Wednesday, June 8, 2016

In March I arrived in Olomouc on a three-month study abroad excursion. The plan was rather simple: to explore Europe and enjoy myself before heading back to the United States and starting law school in the fall. Much of the three-months blew by in a blur of long lunches and late nights before I was able to ruminate on my marvelous adventure. But I learned broken Czech in a few weeks and fell in love with the Czech Republic even faster.

Now three months, 24 diverse cities, 12 different countries later, I can give a candid assessment of my time abroad.

 Český Krumlov, a small city in Southern Bohemia


"The soul should always stand ajar, ready to welcome the ecstatic experience." 

Sometime in late May, the shining sun announces that the coolness of spring has started to slide into the warmth of summer in Moravia, a region in eastern Czech Republic that straddles the borders of Poland, Slovakia and Austria. This geographically beautiful area that I have called home since early March is at its best in that glorious sun when the human eye can see clearly the vast, rolling hills and bucolic landscapes that abound. 
Moravia is a Unesco-protected heritage landscape, with historic architecture amid lush valleys and hills. 

My three months in the Czech Republic have offered innumerable moments of elation, laughter, and most of all, gratitude. 

A mere meditative blog post is not sufficient enough to provide an adequate reflection of my time in the Czech Republic but I shall give it my best. My enthusiasm, joy, and gratitude are immense, and I am simply unable to fully summarize or relate these feelings in words. One of the most persistent challenges of traveling for me is the frequent failure of language to capture its textures, emotions, and effects. Travel has revolutionized my sense of self in the world, more than I am able to write with precision.

While we were abroad, terror struck Brussels. In that moment, I had a decision to make. Here’s what I promised myself: I adamantly refuse to let senseless acts of terror affect my resolve to travel, to explore, and to keep engaging with the world at large. That is the story that we all must tell; the radical notion that we part of a single human family and that every life matters and has meaning. I believe travel opens one's eyes to the universalism of humanity, dissolves and destroys prejudices, and reminds us all of how precious our shared existence really is.

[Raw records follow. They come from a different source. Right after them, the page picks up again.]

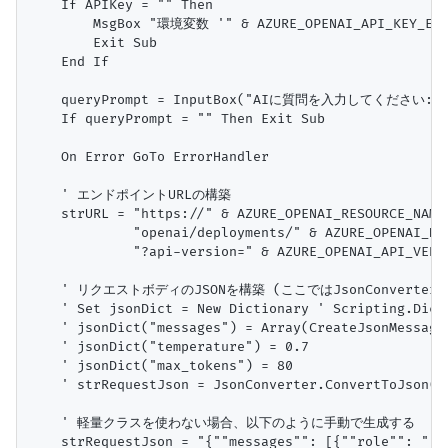
    If APIKey = "" Then

        MsgBox "環境変数 '" & AZURE_OPENAI_API_KEY_
        Exit Sub

    End If

    queryPrompt = InputBox("AIに質問を入力してください:",
    If queryPrompt = "" Then Exit Sub

    On Error GoTo ErrorHandler

    ' エンドポイントURLの構築

    strURL = "https://" & AZURE_OPENAI_RESOURCE_NAME 
             "openai/deployments/" & AZURE_OPENAI_DE
             "?api-version=" & AZURE_OPENAI_API_VERSI
    ' リクエストボディのJSONを構築 (ここではJsonConverte
    ' Set jsonDict = New Dictionary ' Scripting.D
    ' jsonDict("messages") = Array(CreateJsonMessage(
    ' jsonDict("temperature") = 0.7

    ' jsonDict("max_tokens") = 80

    ' strRequestJson = JsonConverter.ConvertToJson(
    ' 軽量クラスを使わない場合、以下のように手動で生成する

    strRequestJson = "{""messages"": [{""role"": ""us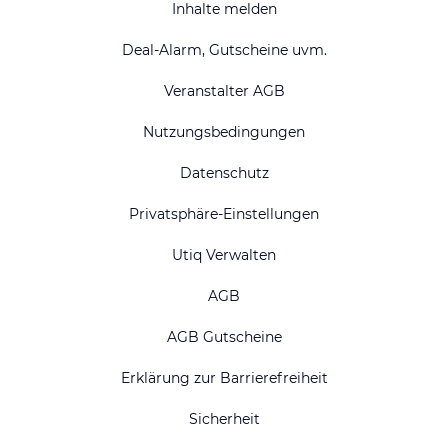
Inhalte melden
Deal-Alarm, Gutscheine uvm.
Veranstalter AGB
Nutzungsbedingungen
Datenschutz
Privatsphäre-Einstellungen
Utiq Verwalten
AGB
AGB Gutscheine
Erklärung zur Barrierefreiheit
Sicherheit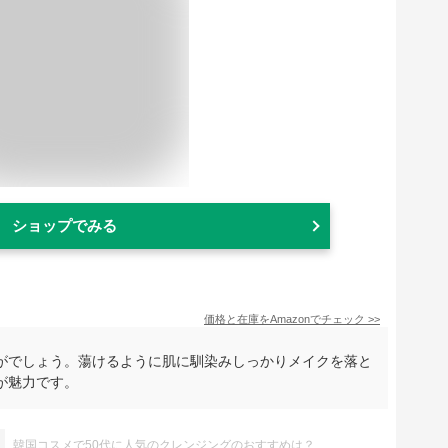
ショップでみる
価格と在庫を
Amazon
でチェック
>>
がでしょう。蕩けるように肌に馴染みしっかりメイクを落と
が魅力です。
韓国コスメで50代に人気のクレンジングのおすすめは？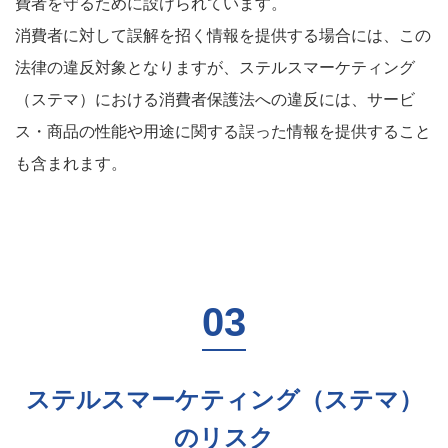
費者を守るために設けられています。
消費者に対して誤解を招く情報を提供する場合には、この
法律の違反対象となりますが、ステルスマーケティング
（ステマ）における消費者保護法への違反には、サービ
ス・商品の性能や用途に関する誤った情報を提供すること
も含まれます。
ステルスマーケティング（ステマ）
のリスク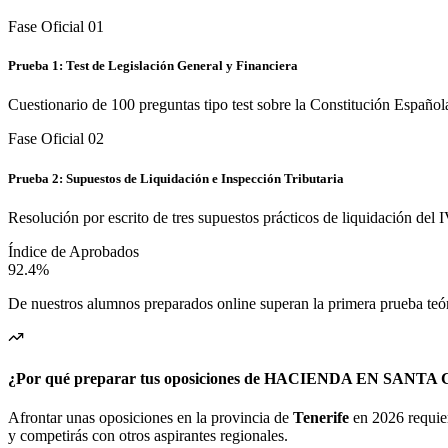
Fase Oficial 0
1
Prueba 1: Test de Legislación General y Financiera
Cuestionario de 100 preguntas tipo test sobre la Constitución Español
Fase Oficial 0
2
Prueba 2: Supuestos de Liquidación e Inspección Tributaria
Resolución por escrito de tres supuestos prácticos de liquidación de
Índice de Aprobados
92.4%
De nuestros alumnos preparados online superan la primera prueba teó
¿Por qué preparar tus oposiciones de HACIENDA EN SANTA C
Afrontar unas oposiciones en la provincia de
Tenerife
en 2026 requier
y competirás con otros aspirantes regionales.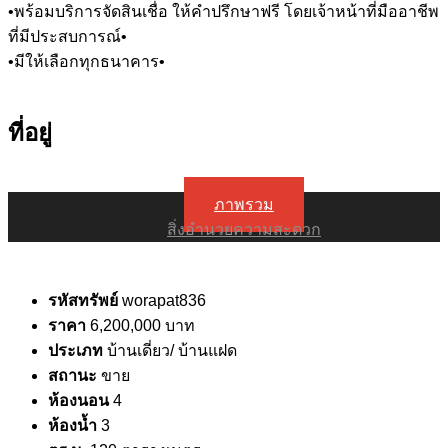
•พร้อมบริการจัดสินเชื่อ ให้คำปรึกษาฟรี โดยเจ้าหน้าที่มืออาชีพ
ที่มีประสบการณ์•
•มีให้เลือกทุกธนาคาร•
ที่อยู่
ภาพรวม
สิ่งอำนวยความสะดวก
รหัสทรัพย์
worapat836
ราคา
6,200,000 บาท
ประเภท
บ้านเดี่ยว/ บ้านแฝด
สถานะ
ขาย
ห้องนอน
4
ห้องน้ำ
3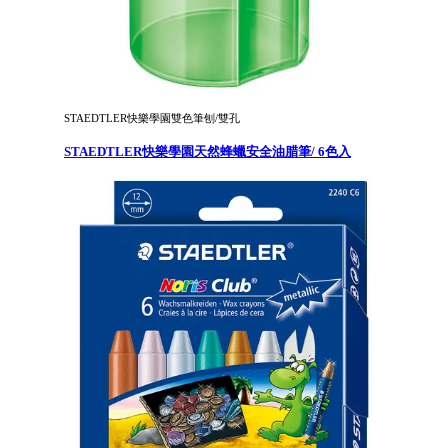
STAEDTLER快樂學園雙色筆刨/雙孔
STAEDTLER快樂學園天然蜂蠟安全油腊筆/ 6色入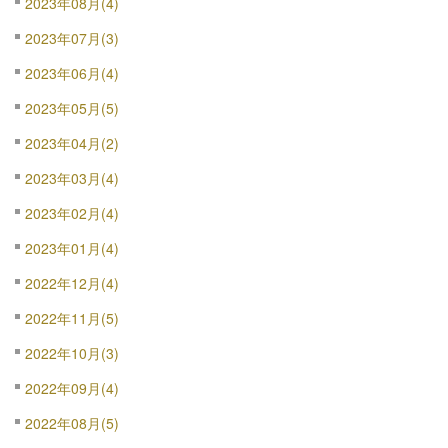
2023年08月(4)
2023年07月(3)
2023年06月(4)
2023年05月(5)
2023年04月(2)
2023年03月(4)
2023年02月(4)
2023年01月(4)
2022年12月(4)
2022年11月(5)
2022年10月(3)
2022年09月(4)
2022年08月(5)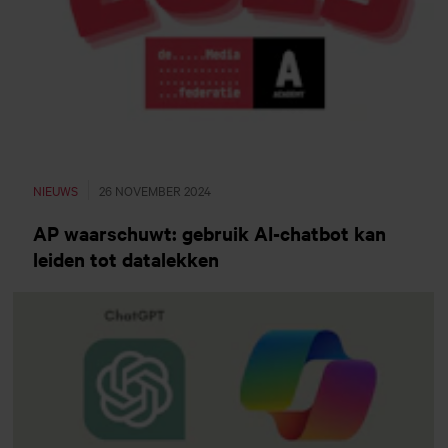
NIEUWS
26 NOVEMBER 2024
AP waarschuwt: gebruik AI-chatbot kan
leiden tot datalekken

So here I am, back to where it all began: Omaha, Nebraska. I have traveled and seen more during my brief collegiate career than I ever imagined I would. And when my plane gently touched down on the tarmac amongst fields of corn in Nebraska, I was at peace. For I arrived at my favorite place in the whole world: home. 

So I will conclude with this: I hope my time abroad is, to both my readers and myself, a source of a few simple reminders: Time is limited. Life is miraculous. And mankind is beautiful. 

And so I go, closing this indelible chapter and moving onward to the next adventure. 

I think what I discovered most though is that the true beauty of life is in our fleeting moments—however majestic or mundane—because it is these simple moments that enable us to be

If ever I were to go abroad again, an experience more exhilarating and edifying can scarcely be imagined.

"Doesn't everything die at last, and too soon? Tell me, what is it you plan to do with your one wild and precious life?"